Orlando Amores Terán/Quito

 

ABERRACIONES ESTATALISTAS

 

Los siniestrismos, progresismos, populismos, totalitarismos, al implementar políticas de Estado comunistoides, parasitarias, a través de la «asistencia social», no tienen en cuenta la consecuencia perjudicial, de tratar a las personas como minusválidos mentales, degradándoles a la condición de incapacitados que requieren del Estado para sobrevivir. Su intervencionismo impone efectos perniciosos de repercusión negativa al impedir la creación de riqueza, al destruir la riqueza generada, al reducir mediante regulaciones la oferta, al fomentar el monopolio estatal en la prestación de servicios ineficientes, otorgados de modo agresivo, que deberían asumirlos los emprendedores particulares, lo cual provocaría mejores servicios, a precios más baratos y de mejor calidad.

Este intervencionismo, impide el progreso tecnológico, económico, social, por el exceso de regulaciones, impuestos, tasas, contribuciones, permisos, matrículas, barreras arancelarias que restringen la producción y el intercambio comercial, para mantener un gasto burocrático improductivo, pernicioso, descuidando el interés general de las personas que producen, que dinamizan la economía y a la vez consumen, a pesar de la existencia perversa del intervencionismo comunistoide estatal.

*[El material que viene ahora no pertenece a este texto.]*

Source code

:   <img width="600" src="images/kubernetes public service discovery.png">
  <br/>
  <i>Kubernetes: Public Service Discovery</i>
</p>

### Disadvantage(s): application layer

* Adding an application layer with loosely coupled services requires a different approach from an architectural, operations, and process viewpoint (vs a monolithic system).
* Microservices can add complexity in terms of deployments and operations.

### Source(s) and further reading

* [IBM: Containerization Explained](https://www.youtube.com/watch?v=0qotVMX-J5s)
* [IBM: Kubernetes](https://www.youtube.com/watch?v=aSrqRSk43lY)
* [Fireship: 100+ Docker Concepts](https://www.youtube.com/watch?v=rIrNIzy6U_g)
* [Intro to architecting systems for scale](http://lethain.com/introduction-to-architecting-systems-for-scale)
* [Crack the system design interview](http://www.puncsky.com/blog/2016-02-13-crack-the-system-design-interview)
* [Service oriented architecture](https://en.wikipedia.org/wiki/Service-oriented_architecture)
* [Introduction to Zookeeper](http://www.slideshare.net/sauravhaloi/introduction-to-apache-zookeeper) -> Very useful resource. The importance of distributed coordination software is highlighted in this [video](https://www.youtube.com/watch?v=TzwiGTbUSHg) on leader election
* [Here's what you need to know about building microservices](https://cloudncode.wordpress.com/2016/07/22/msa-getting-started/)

Debemos entender que toda «ayuda estatal» comporta incremento de la carga fiscal. Nada es gratis, los recursos para la «ayuda estatal» no se producen por generación espontánea, a alguien, el Estado ladrón, le sustrae de sus ahorros, para otorgar dicha «ayuda».

Lo más peligroso de toda «ayuda estatal», consiste en que una vez concedida, surge una especie de «derecho adquirido» e inconmensurables intereses privados, mezquinos, rateriles, obligarán a que se mantenga la «ayuda», bajo cualquier circunstancia, sin importarles el interés general.

Al igual que el aumento artificial de los salarios, incrementa el costo de la producción, encareciendo los bienes y servicios de consumo; lo cual defrauda a los trabajadores, porque objetivamente, reduce su capacidad de compra.

Definitivamente menos Estado, es más libertad y progreso, porque para lo único que es eficiente, es para extorsionar.